Ha lasciato sgomenti tutti la storia del piccolo naufrago morto affogato nel canale di Sicilia con una pagella di scuola cucita nella giacca. Aveva 14 anni, proveniva dal Mali, è morto nell’ecatombe del 15 aprile 2015 al largo delle nostre acque: oltre 700 dispersi, 58 cadaveri ritrovati. Il medico legale Cristina Cattaneo che nel libro “Naufraghi senza volto” ci ricorda le tragedie del Mediterraneo ha raccontato anche questo particolare. Tutti abbiamo immaginato le cure amorevoli della madre che cuciva la pagella del bambino nella giacca, vestendolo nel modo più adatto per un viaggio verso un futuro che non ha avuto. Per lei, per il figlio, quella pagella era una carta d’identità. Invece noi italiani abbiamo chiuso il cuore ai figli dell’Uomo e quel quattordicenne è annegato al largo della Sicilia.

Questa storia mi sgomenta e non soltanto perché abbiamo perso ogni briciola di umanità, proprio noi italiani, popolo di migranti e che oggi celebriamo la Giornata della Memoria.
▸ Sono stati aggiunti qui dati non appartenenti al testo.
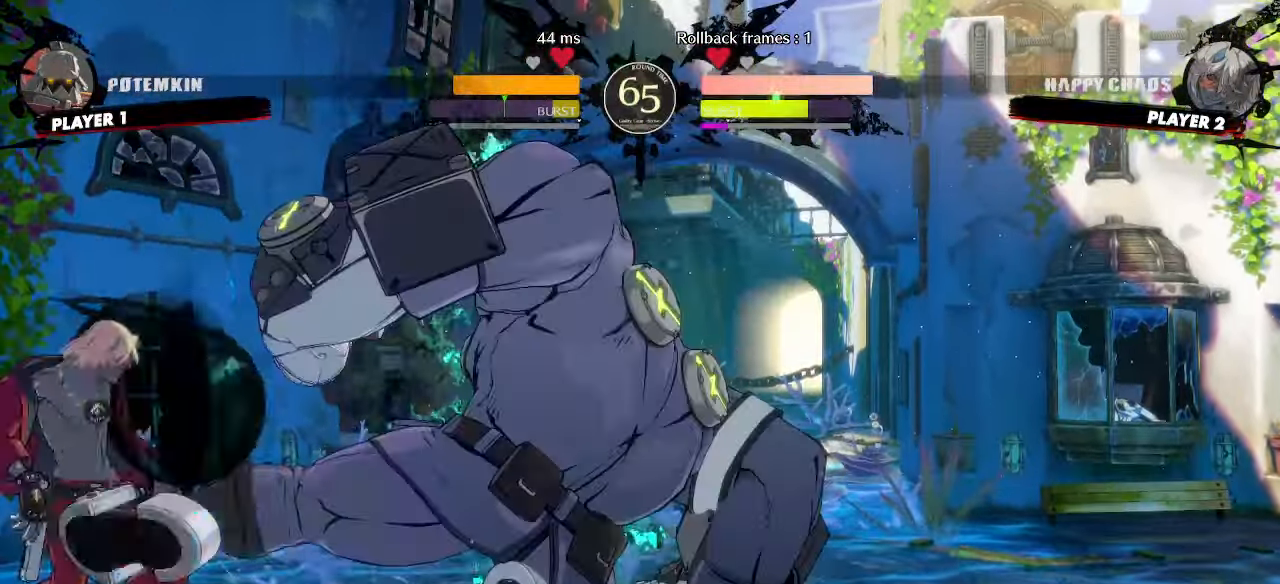
Gameplay with a controller (arcade stick); each line is a JSON object with the inputs held at the frame after it (dt_ms = milliseconds from this image to that frame). "events" lists button and stick changes between this image and that frame as [ms after this image, input, new state], when the widget could be followed in between. Not read: L3 R3 other_buttons.
{"dt_ms": 500, "buttons": ["DPAD_DOWN", "DPAD_LEFT"]}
Non solo per questo nostro incattivirci.

Mi ha colpito per le analogie tra la mamma del Mali e le mamme siciliane.

Migliaia di mamme e papà siciliani non hanno nient’altro da dare ai propri figli nel viaggio verso la vita se non quel pezzo di carta che assume un valore immenso in una società che umilia il merito: sia la pagella, il diploma, la laurea, il master.

In quella pagina, in quella pergamena c’è tutta la vita di una famiglia, c’è tutta la vita passata e futura, c’è la carta d’identità di una comunità.

Noi non la cuciamo nella giacca, perché la miseria e la paura non hanno lo stesso aspetto infernale di quei Paesi. Ma è il nostro biglietto da viaggio. Non sappiamo cosa aspetta i nostri figli, quale accoglienza, quale ospitalità, ma nel nostro cuore speriamo che quella “pagella” messa in valigia, conservata in pdf nel telefono, inviata via mail insieme al curriculum a centinaia di indirizzi, possa avere un valore e aprire quelle porte che al Sud sono chiuse.

Noi mettiamo nella valigia dei nostri figli la stessa segreta speranza che ha messo la mamma del ragazzo del Mali cucendo la pagella nella “giacca buona”, mandando il proprio figlio, come ci dice Gibran “come una freccia viva avanti nel mondo” giacchè “i vostri figli non sono figli vostri, sono i figli e le figlie della forza stessa della Vita”.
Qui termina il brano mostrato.